В середине ХХ века Советский Союз, оказавшись в статусе одной из двух самых мощных в военном и идеологическом отношении стран мира, вновь втянулся в масштабное противостояние — на этот раз с США и в очередной раз из-за неуемного желания сначала утвердить свою сферу влияния в Центральной Европе, затем доказать свою «независимость», отказавшись от «плана Маршалла» и запретив своим сателлитам воспользоваться открывавшимися им возможностями, и, наконец, ввязавшись в показательное противостояние с Западом на глобальной периферии, подчеркивая при этом свои противоречия с Америкой, ни одно из которых не было при ближайшем рассмотрении неразрешимым. На протяжении этого периода мы видели те же тренды, что и ранее: СССР оставался закрытой страной, стремился расширить свое политическое влияние — но при этом его экономика все больше отставала от американской, а возможности экспансионистской политики сокращались. Война в Афганистане стала аналогом Крымской войны прежнего столетия: СССР не смог одержать в ней победы, а катастрофическое экономические положение вынудило страну начать реформы, завершившиеся распадом союзного государства и очередным сближением новой России с западным миром.

Происходящее в последние годы я считаю третьей холодной войной[592], в которую Москва в очередной раз ввязывается по собственной воле и вопреки элементарной логике. Особость этому случаю придает, во-первых, то, что Россия впервые оказывается намного экономически слабее даже не основного соперника (если считать им Соединенные Штаты), но и ближайшего соседа, Европы; во-вторых, то, что у Кремля вообще нет союзников (в отличие от времен холодной войны ХХ века, когда таковые все же имелись, хотя и представляли собой типичные «клиентские государства»), а его сфера влияния выглядит самой узкой с момента начала серьезного противостояния с Западом; в-третьих, то, что Россия имеет сегодня открытые границы, позволяющие и гражданам, и капиталам свободно «перетекать к противнику», что практически полностью лишает Кремль шанса на успех. При этом, как и в первых двух случаях, Россия выступает явным инициатором очередного противостояния, что делает параллели еще более зримыми.
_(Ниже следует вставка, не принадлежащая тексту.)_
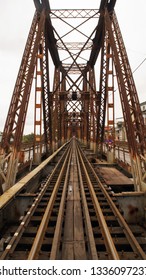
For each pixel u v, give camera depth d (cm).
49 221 549
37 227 507
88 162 1524
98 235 481
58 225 481
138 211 719
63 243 433
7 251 378
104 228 460
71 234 471
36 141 1537
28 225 531
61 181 1001
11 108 905
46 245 432
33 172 929
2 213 612
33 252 362
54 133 2558
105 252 395
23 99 948
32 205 612
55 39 1988
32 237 461
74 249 412
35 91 1527
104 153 1895
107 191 804
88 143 3372
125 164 1330
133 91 925
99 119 2019
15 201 689
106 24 1298
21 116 915
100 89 1767
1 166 726
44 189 810
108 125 1583
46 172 1359
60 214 553
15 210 682
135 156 821
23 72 995
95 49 2106
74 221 540
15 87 941
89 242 404
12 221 664
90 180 974
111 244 387
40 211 605
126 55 986
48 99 1822
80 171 1181
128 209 717
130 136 877
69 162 1552
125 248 436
Вряд ли есть основания полагать, что новая холодная война закончится иначе, чем прежние: скорее всего, мы снова увидим поражение Москвы, глубокий идеологический кризис и вынужденные реформы, которые будут продиктованы необходимостью выжить, а не потребностью развиваться.

Заканчивая книгу именно главой о российской внешней политике, я не могу не констатировать, что в данной сфере несовременность страны — как ее элиты, так и граждан — проявляется сегодня наиболее выпукло, а состояние, в котором мы все находимся, предполагает минимальные шансы на изменения к лучшему.

ЗАКЛЮЧЕНИЕ

Россия — страна, безусловно, особенная, как это любят подчеркивать кремлевские идеологи, однако сложно заметить хотя бы одну сферу, в которой такая особость указывала бы на ее прогрессивный характер и выгодно отличала ее от остальных народов. Пройдя сложный исторический путь, Россия на всем его протяжении была — и по сей день остается — окраиной развитого мира. До поры до времени можно было говорить о том, что этот мир евроцентричен, но в последние десятилетия на фоне подъема Азии это перестает быть очевидным — и все равно Россия сохраняет свой статус окраины различных развитых или развивающихся регионов[593].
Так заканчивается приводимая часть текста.